With this short, tired statement, General Sir Archibald Percival Wavell last week took upon himself an historic guilt. He was telling the Indian Council of State about Britain’s setback by the Axis drive in Libya last April.

Only a man sure of his position could admit such miscalculation. General Wavell is secure in the knowledge that Winston Churchill still considers him the best of the British Army’s big generals. In truth “Archie” Wavell was taking too much blame for a situation which was not all of his doing.

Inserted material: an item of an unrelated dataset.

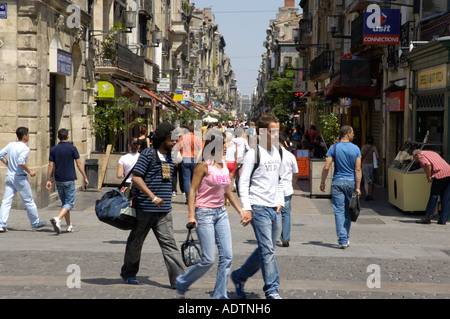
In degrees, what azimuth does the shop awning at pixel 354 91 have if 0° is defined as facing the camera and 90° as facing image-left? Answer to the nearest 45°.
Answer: approximately 45°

The crisis in Greece, rather than General Wavell’s personal ideas, dictated the dispersal of his Middle Eastern forces last spring. And a shortage of supply, rather than miscalculation, left General Wavell with few troops and little equipment in the Western Desert while his best men were in Greece. His gravest mistake was in not recognizing the preparations the Axis was making for a push. This may have been a matter of bad reconnaissance, bad staff work, or a dozen other things, including good German camouflage, but it could hardly be called an error of strategy.

Wavell’s own estimate of himself as a conservative, thorough general is more accurate than War Office huzzahs of brilliance. Up to the early summer of 1941 he had not learned to handle a large force as ably as he has repeatedly shown that he can handle a small force. When the Italians entered the war in June 1940, General Wavell had a compact little army in the Western Desert. He moved it easily and beautifully, holding off an Italian force ten times the size of his own. Gradually, as the Middle Eastern forces expanded under his feet, he floated out of depth. The bigger the force, equipment and units he had to handle became, the harder General Wavell found it to keep control.

The growth of his forces caused him to make the real mistake of his career. In planning his counter-attacks last June, to throw the Germans back beyond Tobruk after they had retaken Libya, he planned a rapid attack, quick withdrawal, reattack. In operation he found that he could not move his big forces as quickly as he had moved his small forces. Supply complications and intertwining of forces tangled up the plan. It failed, and after a few days’ fruitless fighting the attempt was abandoned.

General Wavell, who is honest with himself, lost caste in his own eyes. Nothing he admitted to the Indian Council of State is likely to change Winston Churchill’s or the War Office’s opinion of him. Nevertheless, his admission will probably be accepted by history as true. For that, history-loving Sir Archibald Percival Wavell will be mostly responsible.